Die Grundlage der Schweizer Asylpolitik ist das schweizerische Asylgesetz; das gilt für uns. Dieses ist auf die Genfer Flüchtlingskonvention ausgerichtet, die die Schweiz unterschrieben hat. Das Gesetz orientiert sich in der Frage, welche Flüchtlinge anerkannt und aufgenommen werden, am Gedanken der Verfolgung im eigenen Land. Zudem muss die Schweiz sicherstellen, dass niemand in einen Staat ausgeschafft wird, in dem Folter oder eine andere grausame, unmenschliche Behandlung oder Bestrafung droht oder in dem diese Person, beispielsweise weil im Heimatstaat Krieg herrscht, konkret gefährdet ist. Das sind unsere Kriterien.

Das Schweizer Asylwesen ist darauf ausgerichtet, diesen Schutzauftrag bestmöglich wahrzunehmen. Dies geschieht durch einen raschen Entscheid im Rahmen des Asylverfahrens mit anschliessender aktiver Unterstützung im Rahmen der Integrationsagenda Schweiz. Für nicht schutzbedürftige Personen soll das Asylsystem hingegen unattraktiv sein, und sie sollen die Schweiz rasch wieder verlassen.
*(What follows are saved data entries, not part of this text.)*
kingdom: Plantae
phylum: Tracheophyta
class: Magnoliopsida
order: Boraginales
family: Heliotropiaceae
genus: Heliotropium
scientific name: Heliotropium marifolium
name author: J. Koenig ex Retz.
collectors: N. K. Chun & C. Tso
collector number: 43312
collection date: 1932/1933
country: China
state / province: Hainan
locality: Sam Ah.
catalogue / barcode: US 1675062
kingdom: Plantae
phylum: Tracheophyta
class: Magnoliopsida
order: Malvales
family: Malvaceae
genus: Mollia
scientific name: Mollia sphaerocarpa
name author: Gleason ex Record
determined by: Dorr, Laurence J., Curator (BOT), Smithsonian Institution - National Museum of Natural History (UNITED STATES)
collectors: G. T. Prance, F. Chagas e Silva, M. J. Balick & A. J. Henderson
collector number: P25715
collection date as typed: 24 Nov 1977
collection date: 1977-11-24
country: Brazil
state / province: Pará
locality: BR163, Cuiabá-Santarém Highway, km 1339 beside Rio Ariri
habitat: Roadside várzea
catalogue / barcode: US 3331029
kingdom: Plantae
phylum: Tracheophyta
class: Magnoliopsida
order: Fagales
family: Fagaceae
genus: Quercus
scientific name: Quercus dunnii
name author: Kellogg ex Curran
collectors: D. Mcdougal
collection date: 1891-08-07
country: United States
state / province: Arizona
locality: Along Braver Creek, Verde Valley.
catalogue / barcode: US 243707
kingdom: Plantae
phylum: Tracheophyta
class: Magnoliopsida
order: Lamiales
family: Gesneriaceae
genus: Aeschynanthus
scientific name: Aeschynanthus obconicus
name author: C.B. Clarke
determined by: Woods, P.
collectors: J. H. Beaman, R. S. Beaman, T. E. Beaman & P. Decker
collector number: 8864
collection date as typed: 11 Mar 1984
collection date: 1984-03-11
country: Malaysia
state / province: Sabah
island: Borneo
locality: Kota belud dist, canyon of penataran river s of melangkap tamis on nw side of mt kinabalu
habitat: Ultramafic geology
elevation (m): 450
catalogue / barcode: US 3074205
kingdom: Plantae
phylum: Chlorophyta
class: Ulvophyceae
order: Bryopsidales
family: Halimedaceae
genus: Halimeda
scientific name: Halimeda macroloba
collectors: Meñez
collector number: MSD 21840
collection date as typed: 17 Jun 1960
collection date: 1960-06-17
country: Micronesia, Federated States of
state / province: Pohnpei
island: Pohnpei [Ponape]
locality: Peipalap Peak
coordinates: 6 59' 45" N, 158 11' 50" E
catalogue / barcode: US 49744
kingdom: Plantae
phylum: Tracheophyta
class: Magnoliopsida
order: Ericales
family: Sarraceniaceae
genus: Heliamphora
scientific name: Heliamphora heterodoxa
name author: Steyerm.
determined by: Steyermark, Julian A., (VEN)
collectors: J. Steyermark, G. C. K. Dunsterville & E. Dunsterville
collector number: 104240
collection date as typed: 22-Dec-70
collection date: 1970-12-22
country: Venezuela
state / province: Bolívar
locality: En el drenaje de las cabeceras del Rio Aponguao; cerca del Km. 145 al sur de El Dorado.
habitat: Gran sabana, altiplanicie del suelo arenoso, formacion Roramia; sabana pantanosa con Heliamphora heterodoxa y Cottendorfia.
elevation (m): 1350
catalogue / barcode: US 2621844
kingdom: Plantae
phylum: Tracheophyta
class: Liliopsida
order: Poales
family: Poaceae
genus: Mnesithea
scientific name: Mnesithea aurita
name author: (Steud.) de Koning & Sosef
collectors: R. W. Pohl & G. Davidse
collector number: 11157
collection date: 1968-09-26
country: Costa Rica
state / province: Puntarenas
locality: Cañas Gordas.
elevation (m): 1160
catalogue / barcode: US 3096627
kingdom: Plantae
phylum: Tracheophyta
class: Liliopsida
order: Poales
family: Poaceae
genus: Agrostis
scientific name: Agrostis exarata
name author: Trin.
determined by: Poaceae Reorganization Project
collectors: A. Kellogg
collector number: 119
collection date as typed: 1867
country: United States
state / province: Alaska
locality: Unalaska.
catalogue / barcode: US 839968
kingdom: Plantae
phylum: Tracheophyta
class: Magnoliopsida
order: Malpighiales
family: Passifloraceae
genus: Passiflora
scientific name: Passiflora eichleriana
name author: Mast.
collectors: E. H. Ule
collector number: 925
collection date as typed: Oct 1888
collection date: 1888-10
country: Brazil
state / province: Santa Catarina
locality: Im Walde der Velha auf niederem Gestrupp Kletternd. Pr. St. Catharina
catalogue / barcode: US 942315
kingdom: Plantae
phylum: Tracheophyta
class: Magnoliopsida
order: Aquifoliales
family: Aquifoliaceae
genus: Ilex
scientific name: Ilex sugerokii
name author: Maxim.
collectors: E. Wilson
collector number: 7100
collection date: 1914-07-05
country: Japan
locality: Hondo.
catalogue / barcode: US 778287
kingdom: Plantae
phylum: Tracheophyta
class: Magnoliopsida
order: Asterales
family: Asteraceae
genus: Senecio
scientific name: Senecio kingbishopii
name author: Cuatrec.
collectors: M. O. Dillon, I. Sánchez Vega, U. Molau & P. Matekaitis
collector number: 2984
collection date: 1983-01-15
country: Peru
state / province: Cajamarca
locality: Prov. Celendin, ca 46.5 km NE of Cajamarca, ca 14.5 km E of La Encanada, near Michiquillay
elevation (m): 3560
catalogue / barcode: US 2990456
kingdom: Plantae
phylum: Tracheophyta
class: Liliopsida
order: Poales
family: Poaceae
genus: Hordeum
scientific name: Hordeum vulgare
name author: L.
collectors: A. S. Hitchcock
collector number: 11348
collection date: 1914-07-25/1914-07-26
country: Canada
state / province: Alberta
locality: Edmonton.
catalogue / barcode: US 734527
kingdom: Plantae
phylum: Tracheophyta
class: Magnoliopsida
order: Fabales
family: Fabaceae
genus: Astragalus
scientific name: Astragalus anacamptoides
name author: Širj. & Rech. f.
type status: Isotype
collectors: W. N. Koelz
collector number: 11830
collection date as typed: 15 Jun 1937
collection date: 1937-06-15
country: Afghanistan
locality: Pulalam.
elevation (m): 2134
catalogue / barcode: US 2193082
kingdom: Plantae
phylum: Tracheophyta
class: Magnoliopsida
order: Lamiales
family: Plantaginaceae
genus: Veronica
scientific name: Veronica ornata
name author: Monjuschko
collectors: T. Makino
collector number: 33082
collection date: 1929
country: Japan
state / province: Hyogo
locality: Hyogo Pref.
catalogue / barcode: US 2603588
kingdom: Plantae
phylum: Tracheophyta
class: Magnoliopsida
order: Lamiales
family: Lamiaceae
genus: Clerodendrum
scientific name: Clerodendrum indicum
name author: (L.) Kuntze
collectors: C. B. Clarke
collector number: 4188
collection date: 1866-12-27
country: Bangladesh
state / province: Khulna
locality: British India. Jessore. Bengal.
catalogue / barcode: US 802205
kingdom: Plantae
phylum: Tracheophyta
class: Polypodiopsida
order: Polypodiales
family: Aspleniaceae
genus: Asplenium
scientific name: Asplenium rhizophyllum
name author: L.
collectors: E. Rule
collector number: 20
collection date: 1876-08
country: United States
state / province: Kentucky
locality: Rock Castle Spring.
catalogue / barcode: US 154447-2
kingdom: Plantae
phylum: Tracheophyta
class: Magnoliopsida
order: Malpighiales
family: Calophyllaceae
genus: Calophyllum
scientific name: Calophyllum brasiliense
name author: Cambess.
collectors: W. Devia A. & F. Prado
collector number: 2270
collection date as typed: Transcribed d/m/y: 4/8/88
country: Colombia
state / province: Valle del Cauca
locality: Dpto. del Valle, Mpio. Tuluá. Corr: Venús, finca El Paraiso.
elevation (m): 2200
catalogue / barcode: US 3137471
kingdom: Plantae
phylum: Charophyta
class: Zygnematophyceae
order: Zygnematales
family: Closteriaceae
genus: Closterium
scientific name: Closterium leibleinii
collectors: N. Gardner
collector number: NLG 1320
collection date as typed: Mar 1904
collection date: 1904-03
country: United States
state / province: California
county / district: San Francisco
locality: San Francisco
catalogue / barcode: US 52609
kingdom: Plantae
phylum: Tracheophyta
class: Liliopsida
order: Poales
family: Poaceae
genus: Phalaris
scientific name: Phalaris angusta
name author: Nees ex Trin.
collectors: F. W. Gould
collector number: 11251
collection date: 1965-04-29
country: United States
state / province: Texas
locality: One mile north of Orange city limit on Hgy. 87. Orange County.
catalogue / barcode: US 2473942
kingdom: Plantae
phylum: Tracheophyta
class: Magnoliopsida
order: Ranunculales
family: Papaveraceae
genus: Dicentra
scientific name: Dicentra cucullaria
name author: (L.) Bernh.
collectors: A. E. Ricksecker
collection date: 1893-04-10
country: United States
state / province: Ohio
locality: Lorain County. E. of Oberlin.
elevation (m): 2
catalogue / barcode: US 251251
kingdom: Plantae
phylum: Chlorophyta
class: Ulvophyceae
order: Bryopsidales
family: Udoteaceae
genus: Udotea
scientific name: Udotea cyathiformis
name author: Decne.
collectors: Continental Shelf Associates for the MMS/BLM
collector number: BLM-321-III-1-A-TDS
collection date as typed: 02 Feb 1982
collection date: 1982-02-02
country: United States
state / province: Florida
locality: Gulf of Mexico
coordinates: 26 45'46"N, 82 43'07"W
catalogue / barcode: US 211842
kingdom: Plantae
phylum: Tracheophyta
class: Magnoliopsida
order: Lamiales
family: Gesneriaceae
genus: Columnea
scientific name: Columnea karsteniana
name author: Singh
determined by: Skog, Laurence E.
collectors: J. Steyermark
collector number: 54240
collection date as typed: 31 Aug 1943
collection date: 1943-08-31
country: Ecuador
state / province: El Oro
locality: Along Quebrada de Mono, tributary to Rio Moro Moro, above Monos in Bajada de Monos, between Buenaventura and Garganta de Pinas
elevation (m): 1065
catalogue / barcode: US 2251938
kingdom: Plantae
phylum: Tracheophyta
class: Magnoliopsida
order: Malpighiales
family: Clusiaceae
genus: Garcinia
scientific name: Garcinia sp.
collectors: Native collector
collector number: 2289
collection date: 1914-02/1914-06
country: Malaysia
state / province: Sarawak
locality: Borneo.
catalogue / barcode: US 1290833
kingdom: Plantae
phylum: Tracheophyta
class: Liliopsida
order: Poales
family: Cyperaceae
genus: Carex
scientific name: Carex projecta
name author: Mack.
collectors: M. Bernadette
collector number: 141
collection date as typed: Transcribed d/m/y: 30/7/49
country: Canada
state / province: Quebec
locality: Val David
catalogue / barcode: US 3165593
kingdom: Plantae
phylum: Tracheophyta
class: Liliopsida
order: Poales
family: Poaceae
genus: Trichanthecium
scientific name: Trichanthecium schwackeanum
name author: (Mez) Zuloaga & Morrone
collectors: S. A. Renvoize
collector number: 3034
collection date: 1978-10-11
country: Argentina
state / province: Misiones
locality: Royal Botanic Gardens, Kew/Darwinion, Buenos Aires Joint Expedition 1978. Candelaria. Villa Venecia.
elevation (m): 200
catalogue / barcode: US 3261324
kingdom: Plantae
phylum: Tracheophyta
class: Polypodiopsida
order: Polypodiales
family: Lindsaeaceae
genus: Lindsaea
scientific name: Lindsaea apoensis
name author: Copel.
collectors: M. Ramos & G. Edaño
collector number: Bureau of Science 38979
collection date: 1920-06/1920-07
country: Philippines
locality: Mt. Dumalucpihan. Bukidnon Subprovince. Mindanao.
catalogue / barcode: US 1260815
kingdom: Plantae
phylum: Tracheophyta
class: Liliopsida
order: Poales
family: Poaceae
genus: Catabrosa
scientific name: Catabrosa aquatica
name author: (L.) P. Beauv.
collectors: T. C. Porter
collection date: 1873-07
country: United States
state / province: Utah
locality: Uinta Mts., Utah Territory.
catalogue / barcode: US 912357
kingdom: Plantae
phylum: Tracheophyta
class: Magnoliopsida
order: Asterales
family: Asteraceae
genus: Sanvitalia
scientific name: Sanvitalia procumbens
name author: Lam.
Im Resultat ist die Schweiz damit in erster Linie für effektiv schutzbedürftige asylsuchende Personen attraktiv. Dies verdeutlicht auch die Schutzquote: Von den rund 26[NB]700 Entscheiden, die das SEM 2023 fällte, handelte es sich bei rund 55 Prozent um Asylgewährungen und vorläufige Aufnahmen.

En ce moment, notre système d'asile est toutefois trop sollicité par des personnes qui n'ont pas besoin de la protection de la Suisse. C'est pourquoi j'ai donné le mandat au SEM d'évaluer des mesures visant à réduire le nombre de demandes d'asile infondées.

Afin de décider qui doit être reconnu comme réfugié dans notre pays, les autorités suisses sont liées non seulement au respect de la loi sur l'asile, mais aussi, et surtout, au respect de la Convention relative au statut des réfugiés. La restriction de la notion de réfugié demandée par l'auteur de la motion n'est pas donc pas compatible avec la Convention relative au statut des réfugiés. La mise en danger de la vie ou de l'intégrité corporelle n'est pas la seule forme de persécution déterminante en matière d'asile.

Der Bundesrat ist sich bewusst, dass die aktuelle Situation im Asylbereich eine grosse Belastungsprobe für den Bund, die Kantone und die Gemeinden darstellt. Die Schweiz verfügt aber, gerade auch wegen der guten Zusammenarbeit mit den Kantonen und Gemeinden, über ein funktionierendes Asylverfahren, welches kohärent mit der Integrations- und Rückkehrpolitik verknüpft und in ein entsprechendes internationales und europäisches Engagement eingebettet ist. Diesen Ansatz gilt es konsequent weiterzuverfolgen.

Der Bundesrat hat sich denn auch bereits mehrfach zum bestehenden System bekannt und Forderungen nach einer grundsätzlichen Neuausrichtung abgelehnt. Er spricht sich auch gegen die vorliegend geforderte Einschränkung des Flüchtlingsbegriffs aus, welche sowohl der humanitären Tradition als auch den internationalen Verpflichtungen der Schweiz klar widersprechen würde.

Der Bundesrat beantragt deshalb, die Motion abzulehnen.